ZAGREB, Croatia - Police clashed Saturday with a group of nationalist protesters who attempted to take down an EU flag on the eve of the country's membership referendum.

The clash occurred at the end of protest rally by about 1,000 mostly war veterans and right-wing protesters opposed to Croatia's joining the European Union.

Several people were injured and police detained at least three demonstrators.

The incident fuels tensions ahead of the referendum Sunday when Croatia's citizens will answer the question: "Do you support the membership of the Republic of Croatia in the European Union?"

The country signed an accession treaty with the EU last year and is set to join the 27-nation bloc in July 2013.

The latest survey ahead of the vote suggests that about 60 per cent Croats are pro-EU. Those against have insisted that Croatia has nothing to gain by joining.

"We won't have any say in our own affairs any more," Natko Kovacevic, one of the organizers of the protest, told the crowd gathered in the capital, Zagreb.
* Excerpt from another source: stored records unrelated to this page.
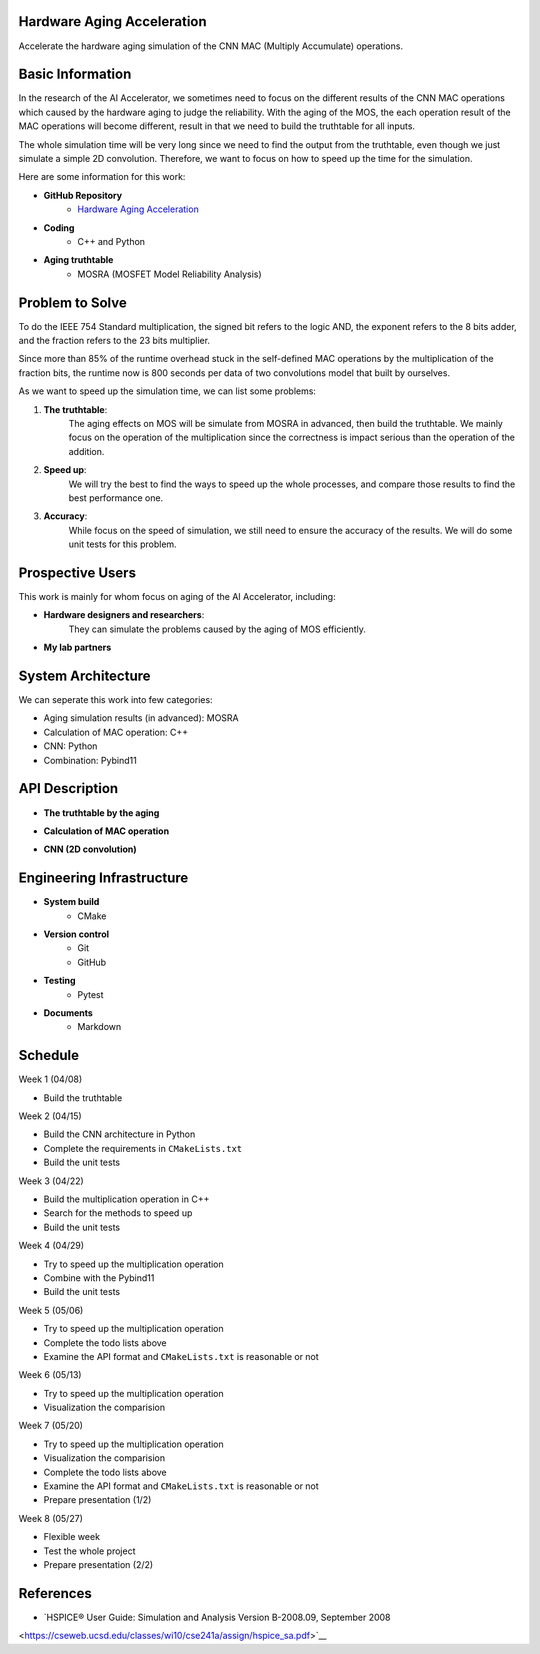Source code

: Hardware Aging Acceleration
------------------------------------

Accelerate the hardware aging simulation of the CNN MAC (Multiply Accumulate) operations. 

Basic Information
-----------------

In the research of the AI Accelerator, we sometimes need to focus on the 
different results of the CNN MAC operations which 
caused by the hardware aging to judge the reliability. With the aging of 
the MOS, the each operation result of the MAC operations will become 
different, result in that we need to build the truthtable for all inputs. 

The whole simulation time will be very long since we need to find the output 
from the truthtable, even though we just simulate a simple 2D convolution. 
Therefore, we want to focus on how to speed up the time for the simulation. 

Here are some information for this work: 

- **GitHub Repository**
    - `Hardware Aging Acceleration <https://github.com/zona8815/Hardware-Aging-Acceleration>`__
- **Coding**
    - C++ and Python
- **Aging truthtable**
    - MOSRA (MOSFET Model Reliability Analysis)

Problem to Solve
----------------

To do the IEEE 754 Standard multiplication, the signed bit refers to the 
logic AND, the exponent refers to the 8 bits adder, and the fraction refers 
to the 23 bits multiplier. 

Since more than 85% of the runtime overhead stuck in the self-defined MAC 
operations by the multiplication of the fraction bits, the runtime now is 
800 seconds per data of two convolutions model that built by ourselves. 

As we want to speed up the simulation time, we can list some problems: 

1. **The truthtable**: 
    The aging effects on MOS will be simulate from MOSRA in advanced, 
    then build the truthtable. We mainly focus on the operation of the 
    multiplication since the correctness is impact serious than the 
    operation of the addition. 
2. **Speed up**: 
    We will try the best to find the ways to speed up the whole processes, 
    and compare those results to find the best performance one. 
3. **Accuracy**: 
    While focus on the speed of simulation, we still need to ensure the 
    accuracy of the results. We will do some unit tests for this problem. 

Prospective Users
-----------------

This work is mainly for whom focus on aging of the AI Accelerator, including: 

- **Hardware designers and researchers**: 
    They can simulate the problems caused by the aging of MOS efficiently. 
- **My lab partners**

System Architecture
-------------------

We can seperate this work into few categories: 

- Aging simulation results (in advanced): MOSRA
- Calculation of MAC operation: C++
- CNN: Python
- Combination: Pybind11

API Description
---------------

- **The truthtable by the aging**

.. code-block:: cpp
    // truthtable.h
    int TableHalfAdder(int a, int b);
    int TableFullAdder(int a, int b, int c);

- **Calculation of MAC operation**

.. code-block:: cpp
    // multiplier.h 
    Multiplier::Multiplier() : a_(0), b_(0), c_(0) {}

    Multiplier::Multiplier(std::size_t a, std::size_t b, std::size_t c)
    : a_(a), b_(b), c_(c) {}

    Multiplier::~Multiplier() {}

    std::size_t Multiplier::a() const { return a_; }
    std::size_t Multiplier::b() const { return b_; }
    std::size_t Multiplier::c() const { return c_; }

    Multiplier HalfAdder(std::size_t a, std::size_t b);
    Multiplier FullAdder(std::size_t a, std::size_t b, std::size_t c);

- **CNN (2D convolution)**

.. code-block:: python
    # myconv2d.py
    # self-defined convolution
    import torch
    from torch.nn.modules.utils import _pair

    class MyConv2d(torch.nn.modules.conv._ConvNd): 
        def __init__(self, in_channels, out_channels, kernel_size, stride=1,
                    padding=0, dilation=1, groups=1,
                    bias=True, padding_mode='zeros'):
        
        def conv2d_forward(self, input, weight):
        
        def forward(self, input):
        
    def myconv2d(input, weight, bias=None, stride=1, padding=0, dilation=1, groups=1):

Engineering Infrastructure
--------------------------

- **System build**
    - CMake
- **Version control**
    - Git
    - GitHub
- **Testing**
    - Pytest
- **Documents**
    - Markdown

Schedule
--------

Week 1 (04/08)

- Build the truthtable

Week 2 (04/15)

- Build the CNN architecture in Python
- Complete the requirements in ``CMakeLists.txt``
- Build the unit tests

Week 3 (04/22)

- Build the multiplication operation in C++
- Search for the methods to speed up
- Build the unit tests

Week 4 (04/29)

- Try to speed up the multiplication operation
- Combine with the Pybind11
- Build the unit tests

Week 5 (05/06)

- Try to speed up the multiplication operation
- Complete the todo lists above
- Examine the API format and ``CMakeLists.txt`` is reasonable or not

Week 6 (05/13)

- Try to speed up the multiplication operation
- Visualization the comparision

Week 7 (05/20)

- Try to speed up the multiplication operation
- Visualization the comparision
- Complete the todo lists above
- Examine the API format and ``CMakeLists.txt`` is reasonable or not
- Prepare presentation (1/2)

Week 8 (05/27)

- Flexible week
- Test the whole project
- Prepare presentation (2/2)

References 
----------

- `HSPICE® User Guide: Simulation and Analysis Version B-2008.09, September 2008 
<https://cseweb.ucsd.edu/classes/wi10/cse241a/assign/hspice_sa.pdf>`__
Protesters carried banners reading "No to EU" or "I love Croatia." They chanted anti-EU slogans.

Police intervened against a group of a few dozen people who moved to take down the EU flag from a pole. Organizers -- who claim that displaying foreign flags is illegal -- urged voters to reject EU membership and remove EU flags from elsewhere in the country.

"Of course I am against the EU," said pensioner Visnja Skreblin. "I still have a mind of my own."

Croatia is faced with serious economic problems, including unemployment at around 17 per cent and a budget gap projected at 6.2 per cent of gross domestic product. The World Bank has predicted recession and a 1.0 per cent decrease of the country's GDP in 2012.

Out of the six former Yugoslav republics, only Slovenia is an EU member, since 2004. The former communist federation collapsed in a series of bloody wars in the 1990s.

Besides the Croatian referendum, the accession treaty has to be ratified by all 27 member states before it can enter the bloc.